■ SOURCE TEXT ■
# # # #
CNI contends that this blending practice causes the final product to be “adulterated” within the meaning of 21 U.S.C. § 342(a)(2)(A). This section reads, in relevant part, as follows:

A food shall be deemed to be adulterated —... if it bears or contains any added poisonous or added deleterious substance ... which is unsafe within the meaning of section 346 of this title.

Section 346, in turn, states that

[a]ny poisonous or deleterious substance added to any food, except where such substance ... cannot be avoided ... shall be deemed to be unsafe for purposes of the application of clause (2)(A) of section 342(a).

21 U.S.C. § 346. The intentional blending of contaminated com obviously cannot in reason be considered unavoidable. Surely there can be little doubt that blended com therefore stands branded as “adulterated” for purposes of the FDC Act; indeed, in its initial brief FDA conceded as much:

The Government does not dispute [CNI’s] contention that use of an adulterated feed as an ingredient in another feed causes the finished (blended) feed to be adulterated.
# # # #
Stored entries
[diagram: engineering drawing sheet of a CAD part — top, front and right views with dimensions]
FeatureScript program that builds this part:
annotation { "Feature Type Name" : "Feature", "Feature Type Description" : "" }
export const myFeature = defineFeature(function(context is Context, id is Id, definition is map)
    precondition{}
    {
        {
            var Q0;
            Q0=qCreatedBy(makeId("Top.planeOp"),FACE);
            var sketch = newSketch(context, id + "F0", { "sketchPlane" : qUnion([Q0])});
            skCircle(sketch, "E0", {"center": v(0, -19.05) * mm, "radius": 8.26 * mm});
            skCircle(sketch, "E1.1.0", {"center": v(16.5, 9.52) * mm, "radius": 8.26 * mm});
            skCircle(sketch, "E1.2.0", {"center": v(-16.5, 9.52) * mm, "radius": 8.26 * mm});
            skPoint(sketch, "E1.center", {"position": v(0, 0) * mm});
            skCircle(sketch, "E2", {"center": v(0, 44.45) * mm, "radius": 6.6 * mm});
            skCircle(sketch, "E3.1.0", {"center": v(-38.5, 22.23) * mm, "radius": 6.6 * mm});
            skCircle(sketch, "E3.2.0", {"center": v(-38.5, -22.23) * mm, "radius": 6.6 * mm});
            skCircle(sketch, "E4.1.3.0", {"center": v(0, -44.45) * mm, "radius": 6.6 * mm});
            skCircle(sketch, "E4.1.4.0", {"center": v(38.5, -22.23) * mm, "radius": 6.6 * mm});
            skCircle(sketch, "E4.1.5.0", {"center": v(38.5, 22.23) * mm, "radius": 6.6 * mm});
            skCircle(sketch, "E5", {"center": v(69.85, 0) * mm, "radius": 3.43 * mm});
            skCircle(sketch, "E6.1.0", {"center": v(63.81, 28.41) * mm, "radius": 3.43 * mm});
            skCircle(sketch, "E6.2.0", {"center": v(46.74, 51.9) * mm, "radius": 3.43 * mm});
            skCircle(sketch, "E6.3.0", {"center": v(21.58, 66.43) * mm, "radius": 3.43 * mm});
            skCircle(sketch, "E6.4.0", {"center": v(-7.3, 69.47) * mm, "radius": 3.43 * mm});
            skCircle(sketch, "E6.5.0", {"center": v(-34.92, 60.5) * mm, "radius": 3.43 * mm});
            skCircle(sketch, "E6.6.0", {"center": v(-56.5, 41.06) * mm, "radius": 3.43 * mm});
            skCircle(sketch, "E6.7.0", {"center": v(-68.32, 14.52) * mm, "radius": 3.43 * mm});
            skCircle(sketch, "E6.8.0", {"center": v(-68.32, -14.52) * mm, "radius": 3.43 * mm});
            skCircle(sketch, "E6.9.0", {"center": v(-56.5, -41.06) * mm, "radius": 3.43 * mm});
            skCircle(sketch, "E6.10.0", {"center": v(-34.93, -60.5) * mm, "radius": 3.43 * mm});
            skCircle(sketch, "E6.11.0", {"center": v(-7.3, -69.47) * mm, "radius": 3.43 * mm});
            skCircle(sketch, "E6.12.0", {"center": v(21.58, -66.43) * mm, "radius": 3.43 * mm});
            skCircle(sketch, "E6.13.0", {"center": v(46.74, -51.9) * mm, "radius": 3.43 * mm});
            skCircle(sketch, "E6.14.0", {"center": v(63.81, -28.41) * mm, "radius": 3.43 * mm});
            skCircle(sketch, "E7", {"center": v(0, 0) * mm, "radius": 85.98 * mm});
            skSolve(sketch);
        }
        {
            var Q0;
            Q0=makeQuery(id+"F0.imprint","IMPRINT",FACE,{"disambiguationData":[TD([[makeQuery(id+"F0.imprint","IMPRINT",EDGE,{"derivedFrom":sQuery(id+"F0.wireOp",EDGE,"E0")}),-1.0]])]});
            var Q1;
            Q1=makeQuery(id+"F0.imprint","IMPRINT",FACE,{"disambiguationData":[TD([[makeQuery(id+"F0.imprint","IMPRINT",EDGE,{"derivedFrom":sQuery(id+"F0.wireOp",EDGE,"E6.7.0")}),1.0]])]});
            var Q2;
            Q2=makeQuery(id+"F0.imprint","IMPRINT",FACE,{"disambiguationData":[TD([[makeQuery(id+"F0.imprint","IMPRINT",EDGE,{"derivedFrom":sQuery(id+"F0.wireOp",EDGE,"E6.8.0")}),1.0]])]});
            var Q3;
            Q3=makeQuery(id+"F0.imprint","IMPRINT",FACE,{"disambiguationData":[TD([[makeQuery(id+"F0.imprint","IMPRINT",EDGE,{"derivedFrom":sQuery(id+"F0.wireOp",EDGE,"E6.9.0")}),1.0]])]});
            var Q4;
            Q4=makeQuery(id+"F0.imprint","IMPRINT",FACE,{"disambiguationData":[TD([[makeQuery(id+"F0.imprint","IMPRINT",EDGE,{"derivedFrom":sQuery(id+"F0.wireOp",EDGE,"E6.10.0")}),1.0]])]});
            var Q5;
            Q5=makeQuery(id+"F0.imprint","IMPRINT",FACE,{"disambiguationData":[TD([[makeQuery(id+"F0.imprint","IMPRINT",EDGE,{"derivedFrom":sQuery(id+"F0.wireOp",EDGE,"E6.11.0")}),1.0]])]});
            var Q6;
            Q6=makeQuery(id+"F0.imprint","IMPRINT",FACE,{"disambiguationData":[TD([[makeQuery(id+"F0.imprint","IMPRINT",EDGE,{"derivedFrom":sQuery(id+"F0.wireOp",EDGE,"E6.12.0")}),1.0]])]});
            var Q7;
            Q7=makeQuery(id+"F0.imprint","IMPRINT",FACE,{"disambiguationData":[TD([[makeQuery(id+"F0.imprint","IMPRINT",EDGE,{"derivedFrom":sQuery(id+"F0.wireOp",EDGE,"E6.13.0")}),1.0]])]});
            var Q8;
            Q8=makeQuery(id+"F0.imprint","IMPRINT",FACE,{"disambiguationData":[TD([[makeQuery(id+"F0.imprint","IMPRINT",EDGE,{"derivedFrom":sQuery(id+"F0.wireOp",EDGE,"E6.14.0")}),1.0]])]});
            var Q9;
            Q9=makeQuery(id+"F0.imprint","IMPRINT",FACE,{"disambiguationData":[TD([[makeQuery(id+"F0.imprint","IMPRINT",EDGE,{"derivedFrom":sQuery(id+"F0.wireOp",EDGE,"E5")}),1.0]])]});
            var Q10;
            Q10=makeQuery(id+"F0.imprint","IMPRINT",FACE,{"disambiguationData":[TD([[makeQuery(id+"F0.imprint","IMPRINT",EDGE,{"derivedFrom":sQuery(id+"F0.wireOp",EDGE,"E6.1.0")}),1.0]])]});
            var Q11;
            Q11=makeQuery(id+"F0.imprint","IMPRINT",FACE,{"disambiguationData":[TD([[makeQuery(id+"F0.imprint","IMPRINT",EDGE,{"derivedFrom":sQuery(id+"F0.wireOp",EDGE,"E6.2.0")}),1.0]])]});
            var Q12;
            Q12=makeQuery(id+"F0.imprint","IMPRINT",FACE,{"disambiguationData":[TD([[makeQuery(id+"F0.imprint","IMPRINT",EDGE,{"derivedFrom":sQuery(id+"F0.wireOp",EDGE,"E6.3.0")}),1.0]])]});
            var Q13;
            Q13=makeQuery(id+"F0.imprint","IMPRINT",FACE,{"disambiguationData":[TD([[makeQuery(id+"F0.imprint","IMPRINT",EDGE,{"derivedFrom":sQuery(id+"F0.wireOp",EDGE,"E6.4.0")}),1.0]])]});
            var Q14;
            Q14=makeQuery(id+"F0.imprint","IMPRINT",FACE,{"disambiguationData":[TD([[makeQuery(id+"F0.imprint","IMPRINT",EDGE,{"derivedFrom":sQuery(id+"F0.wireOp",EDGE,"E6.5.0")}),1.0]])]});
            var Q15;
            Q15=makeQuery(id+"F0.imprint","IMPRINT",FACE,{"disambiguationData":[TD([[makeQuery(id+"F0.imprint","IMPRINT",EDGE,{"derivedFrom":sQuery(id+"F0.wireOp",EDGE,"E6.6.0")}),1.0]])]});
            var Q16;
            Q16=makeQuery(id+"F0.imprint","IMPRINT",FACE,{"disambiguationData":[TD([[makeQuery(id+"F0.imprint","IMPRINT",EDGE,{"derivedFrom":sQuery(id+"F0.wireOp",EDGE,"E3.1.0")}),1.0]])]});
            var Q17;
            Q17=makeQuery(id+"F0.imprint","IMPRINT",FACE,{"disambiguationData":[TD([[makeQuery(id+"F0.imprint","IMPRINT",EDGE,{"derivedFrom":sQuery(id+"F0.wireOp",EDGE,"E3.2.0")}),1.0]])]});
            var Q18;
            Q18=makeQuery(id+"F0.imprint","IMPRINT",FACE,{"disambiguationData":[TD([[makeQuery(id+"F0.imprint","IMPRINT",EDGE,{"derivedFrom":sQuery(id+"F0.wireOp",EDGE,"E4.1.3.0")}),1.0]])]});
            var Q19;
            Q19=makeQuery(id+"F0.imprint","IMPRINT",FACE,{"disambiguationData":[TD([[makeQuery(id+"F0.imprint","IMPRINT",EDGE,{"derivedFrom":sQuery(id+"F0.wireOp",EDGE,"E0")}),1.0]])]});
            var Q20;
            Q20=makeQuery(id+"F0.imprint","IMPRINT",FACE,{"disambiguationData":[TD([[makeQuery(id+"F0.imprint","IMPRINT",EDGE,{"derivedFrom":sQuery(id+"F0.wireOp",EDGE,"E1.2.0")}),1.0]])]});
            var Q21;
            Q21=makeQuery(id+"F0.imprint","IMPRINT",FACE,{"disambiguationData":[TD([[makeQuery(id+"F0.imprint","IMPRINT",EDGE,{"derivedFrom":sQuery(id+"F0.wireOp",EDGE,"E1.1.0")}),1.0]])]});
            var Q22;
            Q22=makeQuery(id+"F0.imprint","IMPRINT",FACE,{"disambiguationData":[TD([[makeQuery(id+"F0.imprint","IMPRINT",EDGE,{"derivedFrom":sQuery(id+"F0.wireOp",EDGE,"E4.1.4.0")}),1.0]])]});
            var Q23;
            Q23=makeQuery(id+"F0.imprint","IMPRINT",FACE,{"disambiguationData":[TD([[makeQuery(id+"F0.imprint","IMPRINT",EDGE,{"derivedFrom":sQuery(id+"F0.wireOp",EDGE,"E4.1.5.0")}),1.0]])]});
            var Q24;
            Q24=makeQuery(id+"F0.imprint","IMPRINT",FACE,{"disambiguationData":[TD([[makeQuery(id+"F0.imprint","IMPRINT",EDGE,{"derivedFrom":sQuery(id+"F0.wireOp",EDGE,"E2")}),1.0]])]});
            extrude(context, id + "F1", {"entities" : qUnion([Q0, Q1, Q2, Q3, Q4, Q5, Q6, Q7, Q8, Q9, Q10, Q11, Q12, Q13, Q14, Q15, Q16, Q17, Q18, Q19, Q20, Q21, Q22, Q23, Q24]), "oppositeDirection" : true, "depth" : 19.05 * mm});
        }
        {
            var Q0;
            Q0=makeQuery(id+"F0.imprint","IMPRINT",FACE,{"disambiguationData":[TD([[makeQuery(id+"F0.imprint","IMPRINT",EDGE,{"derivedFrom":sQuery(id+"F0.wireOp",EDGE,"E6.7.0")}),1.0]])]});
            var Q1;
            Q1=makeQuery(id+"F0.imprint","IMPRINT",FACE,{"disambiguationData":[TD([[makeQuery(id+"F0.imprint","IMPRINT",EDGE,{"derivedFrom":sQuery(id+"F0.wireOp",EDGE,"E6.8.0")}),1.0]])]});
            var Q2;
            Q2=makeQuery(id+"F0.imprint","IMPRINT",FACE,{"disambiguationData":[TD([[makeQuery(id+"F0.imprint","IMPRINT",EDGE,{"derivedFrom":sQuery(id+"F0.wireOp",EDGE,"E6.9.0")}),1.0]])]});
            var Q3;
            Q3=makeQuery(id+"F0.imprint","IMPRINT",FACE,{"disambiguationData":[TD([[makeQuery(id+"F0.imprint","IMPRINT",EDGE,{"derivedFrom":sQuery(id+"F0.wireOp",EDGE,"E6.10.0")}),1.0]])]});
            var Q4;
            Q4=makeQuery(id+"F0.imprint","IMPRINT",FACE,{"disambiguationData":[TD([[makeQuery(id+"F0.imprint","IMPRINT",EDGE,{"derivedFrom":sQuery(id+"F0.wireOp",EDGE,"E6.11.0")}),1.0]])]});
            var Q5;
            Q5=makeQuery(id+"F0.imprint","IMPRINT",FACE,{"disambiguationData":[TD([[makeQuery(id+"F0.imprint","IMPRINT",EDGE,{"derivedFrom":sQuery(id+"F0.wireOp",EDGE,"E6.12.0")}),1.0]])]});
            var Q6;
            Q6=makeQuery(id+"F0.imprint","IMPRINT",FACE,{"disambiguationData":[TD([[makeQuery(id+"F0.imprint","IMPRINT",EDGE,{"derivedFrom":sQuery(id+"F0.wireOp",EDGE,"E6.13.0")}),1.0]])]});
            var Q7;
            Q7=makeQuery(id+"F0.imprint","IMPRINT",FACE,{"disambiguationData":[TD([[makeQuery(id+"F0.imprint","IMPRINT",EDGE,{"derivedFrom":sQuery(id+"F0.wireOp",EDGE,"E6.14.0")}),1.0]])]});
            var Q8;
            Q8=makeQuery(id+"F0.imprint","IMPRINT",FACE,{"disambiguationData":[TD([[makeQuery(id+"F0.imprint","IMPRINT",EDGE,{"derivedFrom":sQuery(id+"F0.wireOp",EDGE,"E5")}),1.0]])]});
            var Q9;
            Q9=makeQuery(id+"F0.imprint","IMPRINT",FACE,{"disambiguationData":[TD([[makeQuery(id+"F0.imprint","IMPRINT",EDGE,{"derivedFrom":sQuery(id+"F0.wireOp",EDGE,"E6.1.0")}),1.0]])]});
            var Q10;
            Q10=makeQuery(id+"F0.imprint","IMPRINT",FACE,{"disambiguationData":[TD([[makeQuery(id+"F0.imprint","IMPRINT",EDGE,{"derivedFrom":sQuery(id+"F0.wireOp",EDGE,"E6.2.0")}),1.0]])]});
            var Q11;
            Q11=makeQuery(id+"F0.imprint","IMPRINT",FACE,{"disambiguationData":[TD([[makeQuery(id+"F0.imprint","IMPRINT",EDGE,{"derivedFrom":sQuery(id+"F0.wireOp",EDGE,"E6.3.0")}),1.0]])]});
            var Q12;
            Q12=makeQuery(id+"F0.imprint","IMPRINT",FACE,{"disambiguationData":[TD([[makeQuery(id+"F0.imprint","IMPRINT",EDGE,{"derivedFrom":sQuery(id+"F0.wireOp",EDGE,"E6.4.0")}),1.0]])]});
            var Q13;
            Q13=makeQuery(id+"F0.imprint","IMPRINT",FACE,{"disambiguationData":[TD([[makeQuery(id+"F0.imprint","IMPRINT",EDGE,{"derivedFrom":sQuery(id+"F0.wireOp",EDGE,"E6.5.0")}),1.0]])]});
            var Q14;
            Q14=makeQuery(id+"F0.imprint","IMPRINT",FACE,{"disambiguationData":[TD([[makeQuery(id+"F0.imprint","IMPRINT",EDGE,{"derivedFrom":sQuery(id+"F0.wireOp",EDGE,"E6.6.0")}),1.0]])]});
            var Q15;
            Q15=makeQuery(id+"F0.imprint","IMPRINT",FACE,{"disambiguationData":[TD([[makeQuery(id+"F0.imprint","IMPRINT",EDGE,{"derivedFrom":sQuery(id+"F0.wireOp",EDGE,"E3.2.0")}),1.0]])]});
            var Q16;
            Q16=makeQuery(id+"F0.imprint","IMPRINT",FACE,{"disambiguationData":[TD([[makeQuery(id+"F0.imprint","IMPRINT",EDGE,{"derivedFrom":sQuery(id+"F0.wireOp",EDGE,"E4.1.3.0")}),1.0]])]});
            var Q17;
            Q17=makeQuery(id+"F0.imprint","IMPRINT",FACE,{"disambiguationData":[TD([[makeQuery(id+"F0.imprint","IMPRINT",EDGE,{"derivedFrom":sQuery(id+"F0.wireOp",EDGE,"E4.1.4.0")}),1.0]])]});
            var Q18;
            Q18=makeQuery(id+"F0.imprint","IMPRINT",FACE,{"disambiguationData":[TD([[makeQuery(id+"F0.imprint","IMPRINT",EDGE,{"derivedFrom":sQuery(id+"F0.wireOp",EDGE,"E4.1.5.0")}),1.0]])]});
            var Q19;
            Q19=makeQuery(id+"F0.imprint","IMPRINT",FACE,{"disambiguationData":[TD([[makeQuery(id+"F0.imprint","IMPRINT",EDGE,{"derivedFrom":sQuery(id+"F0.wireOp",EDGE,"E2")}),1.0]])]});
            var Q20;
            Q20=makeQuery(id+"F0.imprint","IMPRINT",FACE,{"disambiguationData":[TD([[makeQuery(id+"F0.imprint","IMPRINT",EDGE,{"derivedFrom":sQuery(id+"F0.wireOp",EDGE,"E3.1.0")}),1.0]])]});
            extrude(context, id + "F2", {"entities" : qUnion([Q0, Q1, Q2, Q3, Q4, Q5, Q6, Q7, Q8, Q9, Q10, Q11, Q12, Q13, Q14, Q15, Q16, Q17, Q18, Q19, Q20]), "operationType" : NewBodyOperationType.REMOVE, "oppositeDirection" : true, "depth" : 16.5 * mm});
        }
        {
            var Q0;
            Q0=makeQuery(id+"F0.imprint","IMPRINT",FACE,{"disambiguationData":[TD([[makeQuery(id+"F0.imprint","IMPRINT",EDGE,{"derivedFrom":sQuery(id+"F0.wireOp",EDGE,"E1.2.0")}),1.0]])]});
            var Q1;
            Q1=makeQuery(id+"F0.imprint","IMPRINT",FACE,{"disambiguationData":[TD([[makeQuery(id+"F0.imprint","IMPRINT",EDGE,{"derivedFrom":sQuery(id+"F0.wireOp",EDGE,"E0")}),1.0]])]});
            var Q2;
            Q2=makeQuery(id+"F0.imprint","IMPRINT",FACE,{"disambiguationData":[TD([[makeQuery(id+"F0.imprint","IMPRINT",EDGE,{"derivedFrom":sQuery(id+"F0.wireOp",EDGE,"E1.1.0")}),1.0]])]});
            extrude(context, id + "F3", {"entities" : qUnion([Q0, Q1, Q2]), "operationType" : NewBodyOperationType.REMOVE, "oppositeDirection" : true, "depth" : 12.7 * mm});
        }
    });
# # # #
■ WHAT TO WORK ON ■
Reproduce the passage from the court text on adulterated feed word for word, everything from "A food shall" down to "of this title.".

■ SOLUTION ■
A food shall be deemed to be adulterated —... if it bears or contains any added poisonous or added deleterious substance ... which is unsafe within the meaning of section 346 of this title.